Page text:
[openbiblio-dev] github

ianibbo at gmail.com ianibbo at gmail.com
Thu Nov 17 10:36:14 UTC 2011


(With apols to PMR for duplicate, forgot to cc list first time)

This is vaguely reminiscent of a discussion I was having with Owen
Stepehens on twitter (And in person with Tony H last weekend)  about a
bib-hub style service... It's not clear to me from your text exactly
what features of github you're talking about exploiting, but I think
there's a massive parallel between some of the big-scale issues we
have with bib data management and git style branch/merge. I suspect it
would be missing a huge trick if you were to treat git as essentially
"Just another bitstore" and not look carefully at it's workflow.

I also think this points back to a discussion on this list that
questioned the wisdom of creating yet-another ultimate
copy/aggregation of bib data when what we really need to do is better
manage the collections already out there.

Ian.

On 17 November 2011 09:52, Peter Murray-Rust <pm286 at cam.ac.uk> wrote:
> I have widened this out to openblio-dev.
>
> Yesterday Mark, Jim, Ed Chamberlain and me attended the openbiblio skype
> (http://openbiblio.okfnpad.org/catchup? ) and one of the ideas that came up
> was of using GitHub as a way of managing BibSoups. The idea is, I think,
> that each BibSoup has a Bibserver (probably running in a cloud somewhere)
> and that the raw content of the BibSoup is managed by Github. I include the
> last mail below for more detail.
>
> Github seems to me a wonderful idea - assuming the technology works. Github
> is more than simply a distributed repository of content as it also provides
> a social framework (and people have proposed a Github of science, for
> example).
>
> I haven't used Git much myself (we use mercurial for source code) but one of
> the papers in the PMR symposium was communally authored in Latex on Github.

List of tasks:
A: In the openbiblio-dev message, which version control system does Peter Murray-Rust say his group uses for source code?
B: Carry on the openbiblio-dev message about GitHub from its last sentence.
The entries are separate material and have no connection to the openbiblio-dev message.

Provided information:
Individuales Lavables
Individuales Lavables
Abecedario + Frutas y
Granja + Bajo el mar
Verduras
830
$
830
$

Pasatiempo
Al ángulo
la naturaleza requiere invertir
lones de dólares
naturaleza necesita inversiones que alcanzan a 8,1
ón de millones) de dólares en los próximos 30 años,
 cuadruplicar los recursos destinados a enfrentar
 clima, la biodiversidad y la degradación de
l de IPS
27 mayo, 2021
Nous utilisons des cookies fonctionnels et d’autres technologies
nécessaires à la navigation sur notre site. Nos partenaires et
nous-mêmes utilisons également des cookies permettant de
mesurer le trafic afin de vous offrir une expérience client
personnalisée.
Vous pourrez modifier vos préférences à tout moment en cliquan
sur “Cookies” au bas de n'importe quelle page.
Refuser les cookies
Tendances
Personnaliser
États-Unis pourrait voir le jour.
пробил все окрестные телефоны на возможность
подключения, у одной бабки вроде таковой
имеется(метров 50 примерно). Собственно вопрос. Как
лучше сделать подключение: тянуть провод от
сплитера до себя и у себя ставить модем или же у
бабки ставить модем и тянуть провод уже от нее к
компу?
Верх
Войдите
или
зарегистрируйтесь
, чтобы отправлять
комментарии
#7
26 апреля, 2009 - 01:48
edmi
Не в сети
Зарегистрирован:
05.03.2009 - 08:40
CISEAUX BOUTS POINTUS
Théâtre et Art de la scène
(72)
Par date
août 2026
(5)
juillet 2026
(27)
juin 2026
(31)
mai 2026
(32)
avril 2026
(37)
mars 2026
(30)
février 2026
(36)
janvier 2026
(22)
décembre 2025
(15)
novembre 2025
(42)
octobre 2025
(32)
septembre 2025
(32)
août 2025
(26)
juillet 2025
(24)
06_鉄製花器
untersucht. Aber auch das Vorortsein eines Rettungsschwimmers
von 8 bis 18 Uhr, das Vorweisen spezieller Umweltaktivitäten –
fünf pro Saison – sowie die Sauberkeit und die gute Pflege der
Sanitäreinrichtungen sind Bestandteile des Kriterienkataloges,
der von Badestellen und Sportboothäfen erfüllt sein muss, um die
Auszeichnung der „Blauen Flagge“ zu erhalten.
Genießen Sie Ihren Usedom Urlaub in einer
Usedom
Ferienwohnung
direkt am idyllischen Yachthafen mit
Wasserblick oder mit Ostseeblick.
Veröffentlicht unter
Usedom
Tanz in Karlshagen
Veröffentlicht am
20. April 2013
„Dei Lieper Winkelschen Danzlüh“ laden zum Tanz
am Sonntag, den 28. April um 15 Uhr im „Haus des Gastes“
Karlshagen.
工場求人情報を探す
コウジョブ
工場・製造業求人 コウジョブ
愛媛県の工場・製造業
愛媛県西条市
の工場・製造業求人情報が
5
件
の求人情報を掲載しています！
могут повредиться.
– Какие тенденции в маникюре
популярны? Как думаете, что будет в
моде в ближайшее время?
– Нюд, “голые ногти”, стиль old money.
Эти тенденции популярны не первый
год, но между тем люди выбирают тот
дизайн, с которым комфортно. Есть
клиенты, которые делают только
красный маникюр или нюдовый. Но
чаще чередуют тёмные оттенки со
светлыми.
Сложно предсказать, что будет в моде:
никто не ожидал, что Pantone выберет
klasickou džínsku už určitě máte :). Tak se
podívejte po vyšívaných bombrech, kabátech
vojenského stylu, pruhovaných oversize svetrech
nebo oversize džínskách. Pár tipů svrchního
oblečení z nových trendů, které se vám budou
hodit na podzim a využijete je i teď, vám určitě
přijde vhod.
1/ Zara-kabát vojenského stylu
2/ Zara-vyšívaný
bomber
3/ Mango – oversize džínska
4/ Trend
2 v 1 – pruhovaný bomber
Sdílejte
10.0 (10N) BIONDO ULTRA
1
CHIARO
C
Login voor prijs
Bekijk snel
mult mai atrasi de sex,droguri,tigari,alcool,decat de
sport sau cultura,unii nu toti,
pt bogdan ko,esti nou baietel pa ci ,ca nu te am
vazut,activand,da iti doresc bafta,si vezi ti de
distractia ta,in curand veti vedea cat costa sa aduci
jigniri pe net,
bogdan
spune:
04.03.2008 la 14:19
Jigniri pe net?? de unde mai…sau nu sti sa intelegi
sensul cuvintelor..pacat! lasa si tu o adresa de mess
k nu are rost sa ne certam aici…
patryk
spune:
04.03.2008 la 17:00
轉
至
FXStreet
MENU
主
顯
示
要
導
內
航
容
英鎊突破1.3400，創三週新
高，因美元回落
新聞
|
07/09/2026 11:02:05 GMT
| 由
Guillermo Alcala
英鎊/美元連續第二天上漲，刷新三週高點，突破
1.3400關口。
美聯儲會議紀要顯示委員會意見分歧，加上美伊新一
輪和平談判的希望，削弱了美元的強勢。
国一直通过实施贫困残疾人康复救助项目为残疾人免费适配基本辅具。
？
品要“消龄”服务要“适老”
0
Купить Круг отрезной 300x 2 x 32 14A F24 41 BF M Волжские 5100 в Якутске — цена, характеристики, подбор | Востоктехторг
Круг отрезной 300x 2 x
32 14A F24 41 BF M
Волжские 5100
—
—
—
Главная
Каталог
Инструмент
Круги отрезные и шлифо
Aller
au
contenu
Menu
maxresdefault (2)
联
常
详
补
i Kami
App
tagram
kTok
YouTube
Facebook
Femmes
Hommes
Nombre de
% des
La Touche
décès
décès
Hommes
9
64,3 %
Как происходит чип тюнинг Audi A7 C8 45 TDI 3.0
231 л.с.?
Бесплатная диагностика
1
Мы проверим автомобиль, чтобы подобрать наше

Answers for each item:
A: Mercurial.

B:
>
> I am very enthusiastic about the idea of using a source code management
> (SCM) system. Given that onur material is JSON there should be a lot of
> native support for that in Github. Bibliography refactoring is going to be
> similar to code - the bulk of the material is unchanged ASCII and there will
> be minor changes. (It's only when you sort or drastically change every entry
> that it struggles). This is a real win for us! It may also be that we can
> develop tools that run under systems such as eclipse.
>
> P.
>
> On Wed, Nov 16, 2011 at 10:49 PM, Jim Pitman <pitman at stat.berkeley.edu>
> wrote:
>>
>> Mark, I reply with copy to Thomas Krichel who one of our primary
>> suppliers of large datasets, for his reactions/suggestions.
>>
>> > >> Here are details about using a repo:
>> > >>
>> > >> http://bibserver.okfn.org/howto/use-git-to-collaboratively-work-on-bibliographic-collections/
>> > >
>>
>> Thomas, I'd be very interested in your reaction to Mark's suggestion to
>> use github as a data repo as well as a code repo for BKN efforts. It seems
>> that it should not be hard to base RePEc like aggregations on a collection
>> of biblio datasets maintained on  Github by distributed owners. The
>> advantage
>> of GitHub seems to be its version control, capability to provide shared
>> ownership of a dataset, and the fact that anyone can upload to github from
>> any computer, they dont need to manage or have access to a server to post
>> their stuff.
>>
>> Mark, I am also interested in the issue that after you have expanded
>> a biblio data collection to index it with elastic search, you have some
>> large
>> index file somewhere, over which the BibServer runs.
>> Am I right that it is possible to clearly separate the state of the
>> elastic search cache from the BibServer which runs over it?
>> So we can think of the BibServer as a tool for accessing this cache, but
>> that the same cache might also be accessed by other software systems?
>> I'd like to understand this better.
>> How big do you anticipate these search index caches getting? We should
>> perhaps think about saving the whole index to preserve snapshots of the
>> state of a BibServer index.  This is not an immediate concern:
>> short term we can rely on individuals managing their own data, and make no
>> promises about stability of BibServer aggregation nodes. But I think this
>> is
>> potentially an issue down the road.
>>
>> Thomas, do you do snapshots of RePEc? If so how large are they?
>> Or do rely on continuous updates from the distributed repos?
>>
>> > > Do you see any issues about size of files posted to github?
>> > > It would be best to know about those in advance.
>> >
>> > I have not found anything official on it, but there are people
>> > discussing problems when trying to upload 750MB - so we should have a
>> > long way to go before it becomes a problem.
>>
>> Should keep us going for a while.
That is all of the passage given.